-- Text under study follows --
Fewer collateral ventilation pathways	Unable to bypass obstructed airways
Highly compliant chest wall	Retractions rather than effective ventilation
Horizontal ribs	Less efficient respiratory mechanics
Diaphragm-dependent breathing	Easily fatigued
Obligate nasal breathing	Nasal congestion directly impairs breathing
Immature central respiratory control	Apnoea risk, especially in young/preterm infants
Immature immune response	Prolonged viral shedding, greater inflammation

Clinical Pearl: Poiseuille's Law Applied: Airway resistance is inversely proportional to the fourth power of the radius. A 1mm reduction in a 4mm infant bronchiole increases resistance 16-fold, whereas the same reduction in an 8mm adult airway increases resistance only 2-fold.

Disease Course

Phase	Timing	Clinical Features
Prodrome	Days 1-3	Rhinorrhoea, congestion, low-grade fever, decreased appetite
Progression	Days 3-5	Cough, tachypnoea, increased work of breathing, wheeze
Peak severity	Days 4-7	Maximal respiratory distress, feeding difficulty, hypoxia
Plateau	Days 5-8	Stable or slowly improving
Resolution	Days 7-14	Gradual improvement in respiratory symptoms
Convalescence	Weeks 2-4	Residual cough, full recovery

Clinical Presentation

Symptoms

Prodromal Phase (1-3 days):

Rhinorrhoea (clear initially, may become mucopurulent)
Nasal congestion
Sneezing
Low-grade fever (38-39°C; > 39°C consider bacterial co-infection)
Decreased appetite
Mild cough

Progressive Phase:

Worsening cough (typically wet)
Increased respiratory rate
Noisy breathing (wheeze audible to parents)
Increased work of breathing
Feeding difficulty (cannot coordinate suck-swallow-breathe)
-- Text under study concluded --
> _Activity A_
According to the excerpt, during which days does the peak severity phase occur?
> _Activity B_
Please list every phase named in the excerpt's disease course table.
-- Stored data follows --
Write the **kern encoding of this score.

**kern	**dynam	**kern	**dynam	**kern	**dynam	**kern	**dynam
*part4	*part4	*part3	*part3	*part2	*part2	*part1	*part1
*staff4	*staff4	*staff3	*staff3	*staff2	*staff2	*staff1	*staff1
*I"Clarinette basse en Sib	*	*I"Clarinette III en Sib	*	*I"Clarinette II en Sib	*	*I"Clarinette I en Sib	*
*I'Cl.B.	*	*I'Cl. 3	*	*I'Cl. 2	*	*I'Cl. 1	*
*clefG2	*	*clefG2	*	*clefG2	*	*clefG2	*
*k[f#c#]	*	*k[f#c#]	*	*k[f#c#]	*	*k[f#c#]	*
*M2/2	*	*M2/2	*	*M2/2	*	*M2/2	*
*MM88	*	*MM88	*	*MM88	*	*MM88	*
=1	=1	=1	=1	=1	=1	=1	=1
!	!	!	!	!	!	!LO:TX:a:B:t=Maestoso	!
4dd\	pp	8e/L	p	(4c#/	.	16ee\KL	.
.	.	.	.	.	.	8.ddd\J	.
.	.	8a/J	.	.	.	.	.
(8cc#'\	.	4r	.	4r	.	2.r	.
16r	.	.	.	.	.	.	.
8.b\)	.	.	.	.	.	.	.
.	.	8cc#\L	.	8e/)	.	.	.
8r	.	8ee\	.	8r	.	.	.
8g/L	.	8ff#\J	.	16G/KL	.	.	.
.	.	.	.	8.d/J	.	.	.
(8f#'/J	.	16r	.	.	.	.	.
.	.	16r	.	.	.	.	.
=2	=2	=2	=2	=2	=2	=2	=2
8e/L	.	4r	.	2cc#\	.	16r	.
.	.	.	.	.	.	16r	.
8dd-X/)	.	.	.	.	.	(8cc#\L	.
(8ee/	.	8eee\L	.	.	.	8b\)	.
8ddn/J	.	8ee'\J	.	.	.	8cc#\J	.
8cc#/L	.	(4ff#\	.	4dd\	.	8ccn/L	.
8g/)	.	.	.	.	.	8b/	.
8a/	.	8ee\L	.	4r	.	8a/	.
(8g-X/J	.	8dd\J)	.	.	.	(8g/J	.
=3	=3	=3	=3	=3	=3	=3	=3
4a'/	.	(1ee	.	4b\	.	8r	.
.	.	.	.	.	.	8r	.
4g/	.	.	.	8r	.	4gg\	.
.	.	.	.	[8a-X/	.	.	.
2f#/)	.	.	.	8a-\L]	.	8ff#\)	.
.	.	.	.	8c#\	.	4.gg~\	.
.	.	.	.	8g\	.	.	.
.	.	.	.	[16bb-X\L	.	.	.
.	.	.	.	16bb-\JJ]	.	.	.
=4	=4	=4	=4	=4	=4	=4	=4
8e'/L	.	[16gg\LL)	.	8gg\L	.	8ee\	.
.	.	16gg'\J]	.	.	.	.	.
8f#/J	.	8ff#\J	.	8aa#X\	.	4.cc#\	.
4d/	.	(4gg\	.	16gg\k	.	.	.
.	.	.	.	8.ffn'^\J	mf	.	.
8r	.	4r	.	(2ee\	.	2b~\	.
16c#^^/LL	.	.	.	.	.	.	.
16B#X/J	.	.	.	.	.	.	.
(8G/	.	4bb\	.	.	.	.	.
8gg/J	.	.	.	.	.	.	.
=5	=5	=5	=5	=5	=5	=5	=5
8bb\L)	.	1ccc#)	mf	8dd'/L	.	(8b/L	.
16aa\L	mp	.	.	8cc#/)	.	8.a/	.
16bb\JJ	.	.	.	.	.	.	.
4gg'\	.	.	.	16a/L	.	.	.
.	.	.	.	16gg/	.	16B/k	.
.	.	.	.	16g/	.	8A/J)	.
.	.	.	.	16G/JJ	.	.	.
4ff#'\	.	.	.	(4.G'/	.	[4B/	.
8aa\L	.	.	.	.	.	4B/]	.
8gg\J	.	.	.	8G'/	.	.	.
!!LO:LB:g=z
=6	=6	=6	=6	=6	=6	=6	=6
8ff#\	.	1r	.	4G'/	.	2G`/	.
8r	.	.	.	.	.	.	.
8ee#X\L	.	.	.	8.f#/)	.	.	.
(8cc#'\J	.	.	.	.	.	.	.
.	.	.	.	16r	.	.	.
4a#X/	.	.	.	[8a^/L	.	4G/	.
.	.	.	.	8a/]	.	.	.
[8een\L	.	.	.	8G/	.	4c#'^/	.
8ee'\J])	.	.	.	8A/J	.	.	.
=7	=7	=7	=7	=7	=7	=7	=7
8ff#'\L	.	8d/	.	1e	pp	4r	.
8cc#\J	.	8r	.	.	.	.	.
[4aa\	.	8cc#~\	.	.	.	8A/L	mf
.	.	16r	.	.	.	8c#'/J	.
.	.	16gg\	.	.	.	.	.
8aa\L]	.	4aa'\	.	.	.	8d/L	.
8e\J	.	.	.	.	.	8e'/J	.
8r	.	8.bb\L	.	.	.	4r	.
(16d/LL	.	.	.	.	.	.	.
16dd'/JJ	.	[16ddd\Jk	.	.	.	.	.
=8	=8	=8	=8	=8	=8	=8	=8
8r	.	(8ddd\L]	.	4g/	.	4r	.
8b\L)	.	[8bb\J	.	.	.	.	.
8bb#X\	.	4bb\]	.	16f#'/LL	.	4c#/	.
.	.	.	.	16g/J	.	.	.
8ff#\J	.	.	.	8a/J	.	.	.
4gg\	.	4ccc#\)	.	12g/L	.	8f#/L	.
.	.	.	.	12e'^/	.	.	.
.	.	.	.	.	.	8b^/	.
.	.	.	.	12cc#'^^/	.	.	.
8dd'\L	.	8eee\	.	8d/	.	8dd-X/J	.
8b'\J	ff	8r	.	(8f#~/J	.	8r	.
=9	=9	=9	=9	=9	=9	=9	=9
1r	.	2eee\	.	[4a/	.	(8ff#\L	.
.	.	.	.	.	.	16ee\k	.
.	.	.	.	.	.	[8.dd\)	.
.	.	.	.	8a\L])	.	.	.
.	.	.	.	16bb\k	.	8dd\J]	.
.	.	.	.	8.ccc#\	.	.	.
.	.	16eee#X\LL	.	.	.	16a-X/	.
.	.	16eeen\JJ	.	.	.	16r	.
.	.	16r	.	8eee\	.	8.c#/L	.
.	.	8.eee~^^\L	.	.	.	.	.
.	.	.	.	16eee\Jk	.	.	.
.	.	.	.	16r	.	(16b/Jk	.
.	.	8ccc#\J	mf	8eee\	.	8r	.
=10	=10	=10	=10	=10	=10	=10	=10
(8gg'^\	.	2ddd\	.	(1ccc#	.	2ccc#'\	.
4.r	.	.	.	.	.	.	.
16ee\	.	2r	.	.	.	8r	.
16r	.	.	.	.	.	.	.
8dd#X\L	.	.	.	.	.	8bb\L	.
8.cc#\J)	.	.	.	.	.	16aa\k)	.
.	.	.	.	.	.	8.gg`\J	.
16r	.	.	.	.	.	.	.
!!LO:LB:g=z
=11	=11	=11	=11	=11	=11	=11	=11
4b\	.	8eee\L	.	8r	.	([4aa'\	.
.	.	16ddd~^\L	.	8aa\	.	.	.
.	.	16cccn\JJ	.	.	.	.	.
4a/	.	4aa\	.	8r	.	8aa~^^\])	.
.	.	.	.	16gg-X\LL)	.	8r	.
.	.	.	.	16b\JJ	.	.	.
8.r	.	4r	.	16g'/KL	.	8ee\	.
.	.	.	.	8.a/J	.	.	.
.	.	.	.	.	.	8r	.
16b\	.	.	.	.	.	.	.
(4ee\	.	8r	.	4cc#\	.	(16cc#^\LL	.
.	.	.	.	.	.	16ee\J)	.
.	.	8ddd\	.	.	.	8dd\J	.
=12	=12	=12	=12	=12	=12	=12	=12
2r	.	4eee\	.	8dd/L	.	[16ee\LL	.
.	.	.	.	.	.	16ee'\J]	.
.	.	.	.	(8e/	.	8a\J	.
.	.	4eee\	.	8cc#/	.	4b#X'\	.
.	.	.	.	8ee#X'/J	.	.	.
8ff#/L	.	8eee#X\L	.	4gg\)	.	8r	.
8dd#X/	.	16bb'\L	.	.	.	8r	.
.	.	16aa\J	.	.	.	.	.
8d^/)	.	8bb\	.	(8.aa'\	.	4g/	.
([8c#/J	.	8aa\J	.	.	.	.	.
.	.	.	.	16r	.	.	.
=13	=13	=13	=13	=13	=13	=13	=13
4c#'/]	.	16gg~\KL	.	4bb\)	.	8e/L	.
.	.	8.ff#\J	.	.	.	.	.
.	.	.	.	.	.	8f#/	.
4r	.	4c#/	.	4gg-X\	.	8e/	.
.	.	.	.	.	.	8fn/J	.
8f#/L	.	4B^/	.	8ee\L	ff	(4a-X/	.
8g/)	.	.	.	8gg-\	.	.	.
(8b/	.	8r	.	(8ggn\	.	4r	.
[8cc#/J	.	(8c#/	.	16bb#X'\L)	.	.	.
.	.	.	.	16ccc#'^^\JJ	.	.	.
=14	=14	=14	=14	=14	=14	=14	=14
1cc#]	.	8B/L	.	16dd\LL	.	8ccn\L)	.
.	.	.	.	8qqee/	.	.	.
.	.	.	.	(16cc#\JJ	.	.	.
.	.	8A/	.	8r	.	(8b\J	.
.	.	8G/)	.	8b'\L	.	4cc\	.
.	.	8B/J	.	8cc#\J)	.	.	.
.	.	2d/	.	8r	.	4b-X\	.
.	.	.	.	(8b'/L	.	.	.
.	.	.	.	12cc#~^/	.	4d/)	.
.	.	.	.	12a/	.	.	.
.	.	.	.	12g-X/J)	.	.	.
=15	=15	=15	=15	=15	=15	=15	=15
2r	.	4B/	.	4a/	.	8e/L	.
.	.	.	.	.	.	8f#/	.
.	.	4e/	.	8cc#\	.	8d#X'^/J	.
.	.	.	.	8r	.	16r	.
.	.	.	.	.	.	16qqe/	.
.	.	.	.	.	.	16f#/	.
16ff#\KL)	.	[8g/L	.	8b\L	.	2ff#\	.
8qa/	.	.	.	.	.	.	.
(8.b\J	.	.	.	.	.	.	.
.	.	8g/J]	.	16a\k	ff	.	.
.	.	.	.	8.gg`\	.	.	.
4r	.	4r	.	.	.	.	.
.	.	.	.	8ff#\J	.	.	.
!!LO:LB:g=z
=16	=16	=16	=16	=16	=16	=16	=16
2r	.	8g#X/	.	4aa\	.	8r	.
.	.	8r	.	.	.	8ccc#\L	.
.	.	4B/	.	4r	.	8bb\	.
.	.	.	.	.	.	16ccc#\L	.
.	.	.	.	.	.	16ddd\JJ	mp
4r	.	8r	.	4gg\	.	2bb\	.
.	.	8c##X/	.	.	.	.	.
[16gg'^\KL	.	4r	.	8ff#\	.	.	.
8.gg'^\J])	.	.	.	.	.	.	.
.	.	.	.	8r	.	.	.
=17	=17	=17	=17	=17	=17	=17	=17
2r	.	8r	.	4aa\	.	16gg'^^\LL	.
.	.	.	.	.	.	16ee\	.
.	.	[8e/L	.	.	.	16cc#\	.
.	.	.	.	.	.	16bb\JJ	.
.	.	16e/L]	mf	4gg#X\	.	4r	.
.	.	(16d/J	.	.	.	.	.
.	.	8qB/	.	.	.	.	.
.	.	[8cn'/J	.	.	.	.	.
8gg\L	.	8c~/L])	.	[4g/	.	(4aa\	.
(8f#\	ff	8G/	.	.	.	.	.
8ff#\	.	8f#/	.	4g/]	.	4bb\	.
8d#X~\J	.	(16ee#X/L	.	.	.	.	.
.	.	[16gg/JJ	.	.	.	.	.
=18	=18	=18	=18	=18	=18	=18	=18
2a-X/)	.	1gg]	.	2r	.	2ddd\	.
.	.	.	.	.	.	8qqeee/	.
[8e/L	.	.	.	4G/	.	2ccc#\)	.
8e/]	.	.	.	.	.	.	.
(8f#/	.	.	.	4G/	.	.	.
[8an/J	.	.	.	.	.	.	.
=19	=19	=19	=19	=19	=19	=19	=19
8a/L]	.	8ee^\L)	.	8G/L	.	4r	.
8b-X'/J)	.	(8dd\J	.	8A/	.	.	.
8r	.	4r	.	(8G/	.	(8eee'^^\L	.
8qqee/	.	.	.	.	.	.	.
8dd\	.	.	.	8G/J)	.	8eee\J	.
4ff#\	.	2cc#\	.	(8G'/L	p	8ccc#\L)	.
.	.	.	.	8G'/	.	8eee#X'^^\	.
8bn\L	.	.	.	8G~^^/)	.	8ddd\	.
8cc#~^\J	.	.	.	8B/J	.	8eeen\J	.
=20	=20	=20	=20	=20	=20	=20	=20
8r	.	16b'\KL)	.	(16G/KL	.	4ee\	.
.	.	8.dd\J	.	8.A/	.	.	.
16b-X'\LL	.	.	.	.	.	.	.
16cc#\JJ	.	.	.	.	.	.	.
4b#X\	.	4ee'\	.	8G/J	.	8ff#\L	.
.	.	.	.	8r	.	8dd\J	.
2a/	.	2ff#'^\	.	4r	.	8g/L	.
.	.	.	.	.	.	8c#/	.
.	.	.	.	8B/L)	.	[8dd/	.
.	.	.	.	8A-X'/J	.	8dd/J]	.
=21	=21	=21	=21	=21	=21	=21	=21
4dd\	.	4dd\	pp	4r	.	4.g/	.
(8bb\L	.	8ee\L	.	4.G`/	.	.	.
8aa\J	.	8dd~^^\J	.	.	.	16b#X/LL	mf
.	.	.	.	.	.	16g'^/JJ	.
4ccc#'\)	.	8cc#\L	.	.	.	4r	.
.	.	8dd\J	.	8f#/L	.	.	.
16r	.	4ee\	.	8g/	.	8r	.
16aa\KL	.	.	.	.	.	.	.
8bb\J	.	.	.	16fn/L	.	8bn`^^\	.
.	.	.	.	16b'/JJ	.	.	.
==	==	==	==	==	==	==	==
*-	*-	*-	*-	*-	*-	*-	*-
-- Stored data concluded --
> _Solution A_
Days 4-7

> _Solution B_
Prodrome, Progression, Peak severity, Plateau, Resolution, Convalescence